[PATCH] D34200: [PM/unswitch] Teach SimpleLoopUnswitch to do non-trivial unswitching, making it no longer even remotely simple.

Tue Jul 4 22:18:24 PDT 2017

sanjoy added a comment.

In this episode I've reviewed `buildClonedLoops` and `cloneLoopNest`.

================
Comment at: lib/Transforms/Scalar/SimpleLoopUnswitch.cpp:1461
+  SmallPtrSet<BasicBlock *, 4> SkippedLoopAndExitBlocks;
+  if (ContinueSuccBB->getUniquePredecessor() ||
+      llvm::all_of(predecessors(ContinueSuccBB), [&](BasicBlock *PredBB) {
----------------
chandlerc wrote:
> sanjoy wrote:
> > Again, I think you can just directly ask the domtree for this.
> There is a BasicBlockEdge query to the domtree, but I'm not sure its a good idea...
> 
> For a branch instruction, it would be fine. But when this becomes a switch, I think it'll do the wrong thing. There, we'll be fine if there are multiple "continue" edges from the switch's parent BB to the continue successor BB, but because there are multiple edges, the edge-based dominates query will return false.
> 
> A different way of looking at this is that this is actually materially different from the dominates query -- this doesn't check if there is *a* dominating edge, it checks if there are any edges entering this successor from a block other than the parent of the unswitched terminator. Which is also what the code is somewhat obviously doing.
> 
> Anyways, happy to rewrite this if you still prefer a method query, but curious whaht exact query you would prefer.

## What you have to do
Translate into French this sentence from the code review thread: "In this episode I've reviewed `buildClonedLoops` and `cloneLoopNest`." The saved entries are material independent of the code review thread above.

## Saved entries
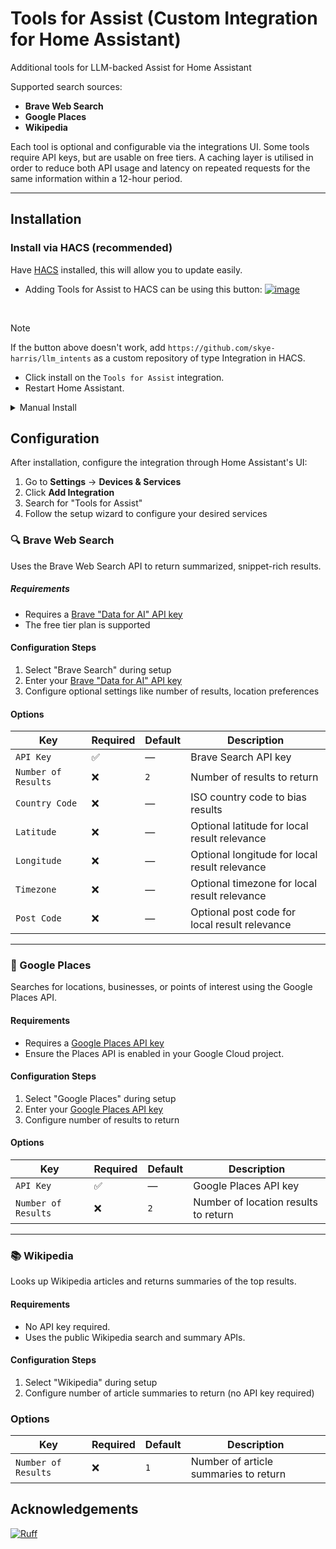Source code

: # Tools for Assist (Custom Integration for Home Assistant)

Additional tools for LLM-backed Assist for Home Assistant

Supported search sources:

* **Brave Web Search**
* **Google Places**
* **Wikipedia**

Each tool is optional and configurable via the integrations UI. Some tools require API keys, but are usable on free tiers.
A caching layer is utilised in order to reduce both API usage and latency on repeated requests for the same information within a 12-hour period. 

---

## Installation

### Install via HACS (recommended)

Have [HACS](https://hacs.xyz/) installed, this will allow you to update easily.

* Adding Tools for Assist to HACS can be using this button:
[![image](https://my.home-assistant.io/badges/hacs_repository.svg)](https://my.home-assistant.io/redirect/hacs_repository/?owner=skye-harris&repository=llm-intents&category=integration)

<br>

> [!NOTE]
> If the button above doesn't work, add `https://github.com/skye-harris/llm_intents` as a custom repository of type Integration in HACS.

* Click install on the `Tools for Assist` integration.
* Restart Home Assistant.


<details><summary>Manual Install</summary>

* Copy the `llm-intents`  folder from [latest release](https://github.com/skye-harris/llm_intents/releases/latest) to the [`custom_components` folder](https://developers.home-assistant.io/docs/creating_integration_file_structure/#where-home-assistant-looks-for-integrations) in your config directory.
* Restart the Home Assistant.
</details>

## Configuration

After installation, configure the integration through Home Assistant's UI:

1. Go to **Settings** → **Devices & Services**
2. Click **Add Integration**
3. Search for "Tools for Assist"
4. Follow the setup wizard to configure your desired services

### 🔍 Brave Web Search

Uses the Brave Web Search API to return summarized, snippet-rich results.

##### Requirements

* Requires a [Brave "Data for AI" API key](https://api-dashboard.search.brave.com/app/subscriptions/subscribe?tab=ai)
* The free tier plan is supported

#### Configuration Steps

1. Select "Brave Search" during setup
2. Enter your [Brave "Data for AI" API key](https://api-dashboard.search.brave.com/app/subscriptions/subscribe?tab=ai)
3. Configure optional settings like number of results, location preferences

#### Options

| Key            | Required | Default | Description                                       |
| -------------- | -------- | ------- | ------------------------------------------------- |
| `API Key`      | ✅        | —       | Brave Search API key                              |
| `Number of Results`  | ❌        | `2`     | Number of results to return                       |
| `Country Code` | ❌        | —       | ISO country code to bias results                  |
| `Latitude`     | ❌        | —       | Optional latitude for local result relevance             |
| `Longitude`    | ❌        | —       | Optional longitude for local result relevance            |
| `Timezone`     | ❌        | —       | Optional timezone for local result relevance             |
| `Post Code`    | ❌        | —       | Optional post code for local result relevance |

---

### 📍 Google Places

Searches for locations, businesses, or points of interest using the Google Places API.

#### Requirements

* Requires a [Google Places API key](https://developers.google.com/maps/documentation/places/web-service/overview)
* Ensure the Places API is enabled in your Google Cloud project.

#### Configuration Steps

1. Select "Google Places" during setup  
2. Enter your [Google Places API key](https://developers.google.com/maps/documentation/places/web-service/overview)
3. Configure number of results to return

#### Options

| Key           | Required | Default | Description                          |
| ------------- | -------- | ------- | ------------------------------------ |
| `API Key`     | ✅        | —       | Google Places API key                |
| `Number of Results` | ❌        | `2`     | Number of location results to return |

---

### 📚 Wikipedia

Looks up Wikipedia articles and returns summaries of the top results.

#### Requirements

* No API key required.
* Uses the public Wikipedia search and summary APIs.

#### Configuration Steps

1. Select "Wikipedia" during setup
2. Configure number of article summaries to return (no API key required)

### Options

| Key           | Required | Default | Description                           |
| ------------- | -------- | ------- | ------------------------------------- |
| `Number of Results` | ❌        | `1`     | Number of article summaries to return |

## Acknowledgements
[![Ruff](https://img.shields.io/endpoint?url=https://raw.githubusercontent.com/astral-sh/ruff/main/assets/badge/v2.json)](https://github.com/astral-sh/ruff)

## Task answer
Dans cet épisode, j'ai examiné `buildClonedLoops` et `cloneLoopNest`.